The state’s previous justice minister, speaking about the proposed legislation, said she considers among the far right, the supposed targets of the legislation for its left advocates, people who are “anti-government, anti-state”. We would rely on the same gardaí who brutalised Mothers Against Genocide protesters, gardaí whom our current justice minister supported blindly, to investigate offences under its terms. Recently John Mooney in British newspaper the Sunday Times ran to the guards to see if they’d investigate chants of Death to the IDF outside the US embassy. 

The Irish right, to which the left has ceded opposition to that hate speech legislation, has now discovered the appeal of what it once condemned as cancel culture. With the Trump administration using the spectacle of Charlie Kirk’s assasination to renege on its claimed commitment to free speech and sell hate speech legislation to its base, the Sunday Independent’s Éilis O'Hanlon stood to attention. “This entire column,” she wrote, “could be filled with examples of paragons of the left, in Ireland as elsewhere, who either stayed silent last week after a man was shot dead for having the ‘wrong’ opinions, or who dived headfirst into the ideological sewer.” Silence, respectful or otherwise, isn’t even good enough. 

Independent Ireland TD Ken O’Flynn, who gives fuckin’ eejits a bad name, is trying to get Bob Vylan’s Vicar Street concert cancelled because of lead singer’s Bobby Vylan’s celebration – which he maintains was not in fact a celebration – of Charlie Kirk’s death, the thinking behind O’Flynn’s campaign likely no more than, sure, isn’t every man at it. His party leader Michael Collins sought to have a moment’s silence for Kirk when the Dáil resumed this week, an attempt to bring this American pantomime into our parliament, the kind of performance the Americans would consider only proper.  

Those on top just laugh 

What all these people share is their lack of and claimed opposition to institutional state force. Any day we speak about anything other than housing, healthcare and education – matters of material importance that, when considered with a true class analysis, encompass issues sometimes dismissed as identitarian – is a good one for Fine Gael and Fianna Fáil, as well as their constituents and proxies across media, academia and civil society. With fury among us directed sideways, those on top laugh or sigh with relief, recognising these episodes only contribute to a culture that further empowers the state.  
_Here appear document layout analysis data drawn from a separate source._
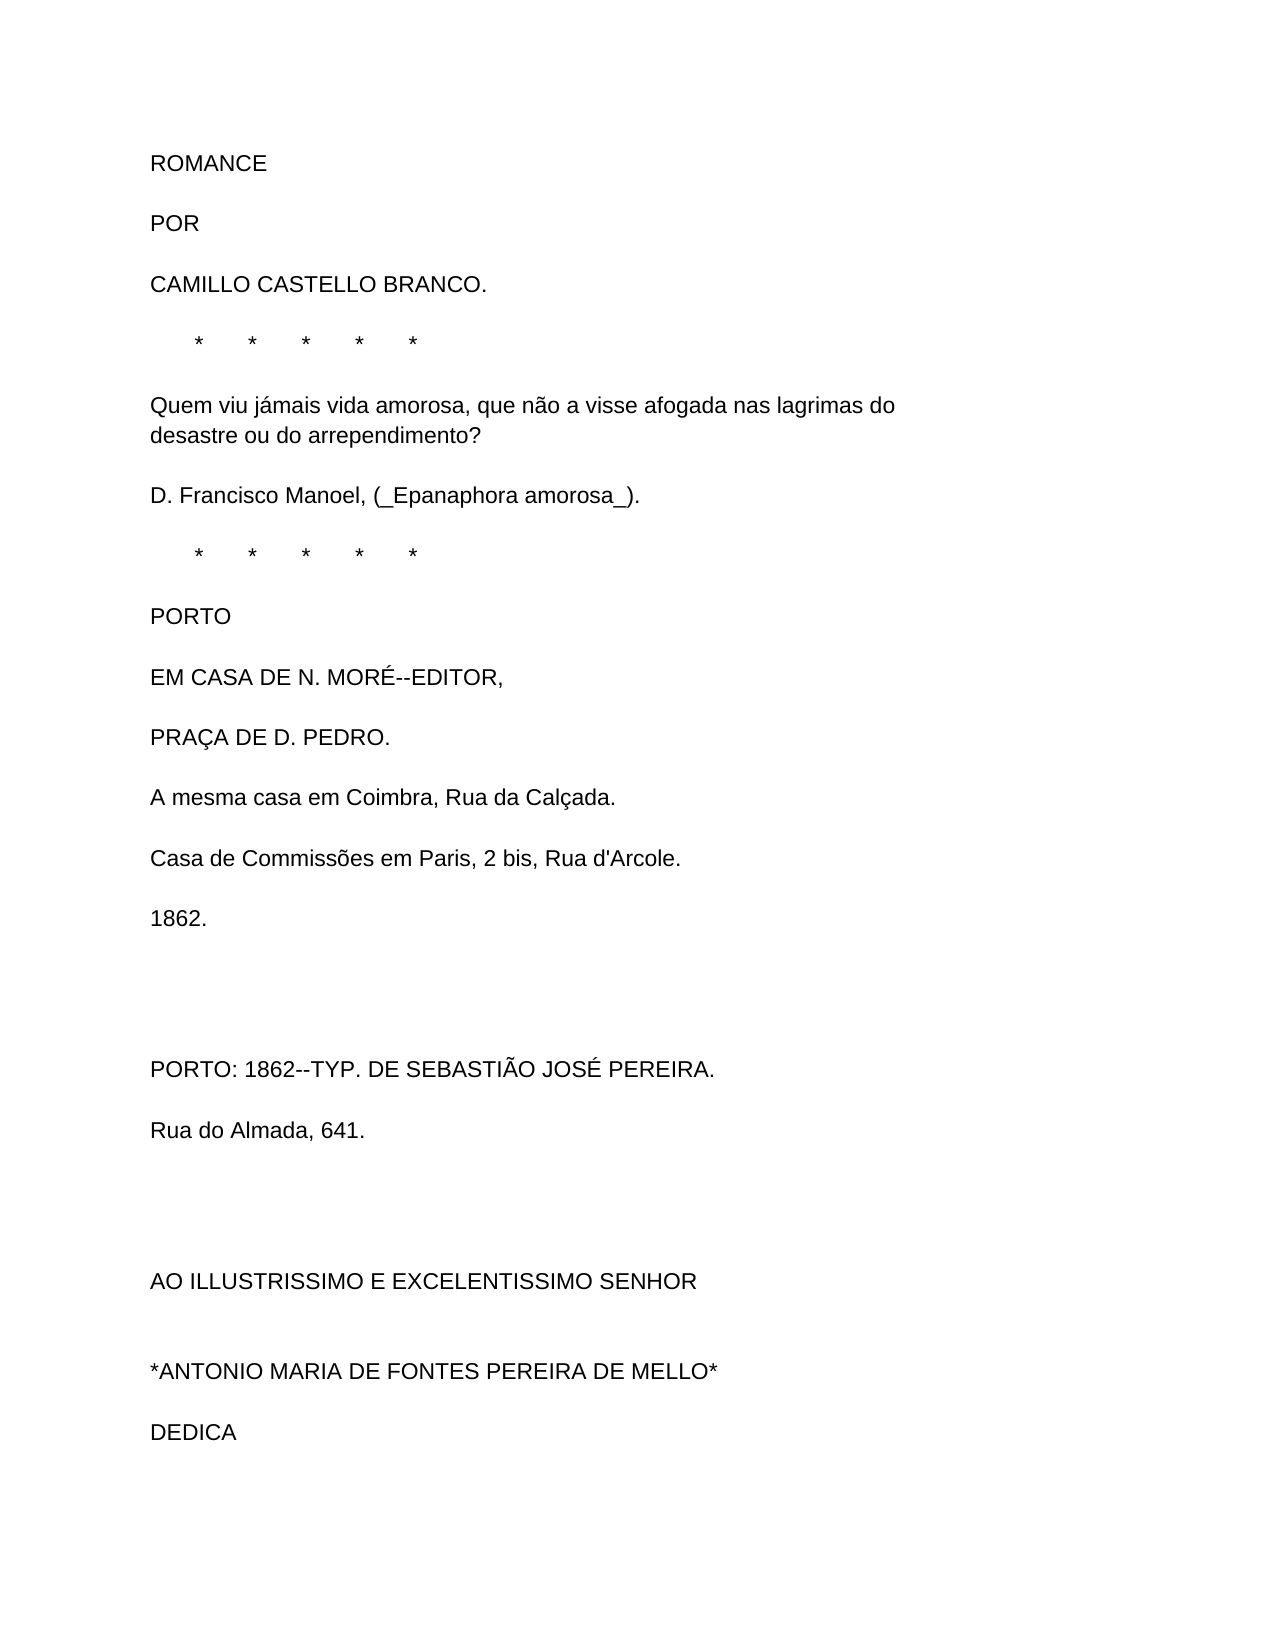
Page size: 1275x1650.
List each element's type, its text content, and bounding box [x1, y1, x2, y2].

text Rua do Almada, 641. [150, 1117, 1125, 1143]
text EM CASA DE N. MORÉ--EDITOR, [150, 663, 1125, 690]
text POR [150, 210, 1125, 237]
text CAMILLO CASTELLO BRANCO. [150, 271, 1125, 297]
text *ANTONIO MARIA DE FONTES PEREIRA DE MELLO* [150, 1358, 1125, 1385]
text PRAÇA DE D. PEDRO. [150, 724, 1125, 750]
text 1862. [150, 905, 1125, 932]
text PORTO: 1862--TYP. DE SEBASTIÃO JOSÉ PEREIRA. [150, 1056, 1125, 1083]
text Quem viu jámais vida amorosa, que não a visse afogada nas lagrimas do [150, 392, 1125, 418]
text AO ILLUSTRISSIMO E EXCELENTISSIMO SENHOR [150, 1268, 1125, 1294]
text ROMANCE [150, 150, 1125, 176]
text PORTO [150, 603, 1125, 629]
text D. Francisco Manoel, (_Epanaphora amorosa_). [150, 482, 1125, 509]
text A mesma casa em Coimbra, Rua da Calçada. [150, 784, 1125, 811]
text * * * * * [150, 331, 1125, 358]
text desastre ou do arrependimento? [150, 422, 1125, 448]
text DEDICA [150, 1419, 1125, 1445]
text * * * * * [150, 543, 1125, 569]
text Casa de Commissões em Paris, 2 bis, Rua d'Arcole. [150, 845, 1125, 871]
For pragmatism those considering policing the speech of others should hold off till they have a control of their respective states similar to that of the Chinese Communist Party, along with a similar track record. For principle you could look to Karl Marx himself, whose opinions on freedom of expression differed from the Leninist interpretations of his theories, in Freedom of the Press.  
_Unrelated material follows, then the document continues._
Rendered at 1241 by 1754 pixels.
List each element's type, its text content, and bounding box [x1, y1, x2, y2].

“A censorship law is an impossibility because it seeks to punish not offences but opinions, because it cannot be anything but a formula for the censor, because no state has the courage to put in general legal terms what it can carry out in practice through the agency of the censor,” he wrote. As the kind of speech states target swings from left to right, those subject to these states have the option of returning to that principle. 

On my first day in the China Daily office another editor came over to my desk and gave me a copy of the paper’s style guide, a thick volume, but told me I didn’t need to read it all. “Just look at the sections for Taiwan, Tibet and Hong Kong,” he told me. “Nothing else is all that important.” Taiwan, Tibet and Hong Kong: important right enough, whether you consider the first Taiwan province or the Republic of China. More important than showing what’s considered the appropriate reverence for someone like Charlie Kirk or the kind of utterance that would be criminalised, from either left or right, by hate speech legislation, that criminalisation serving only the state.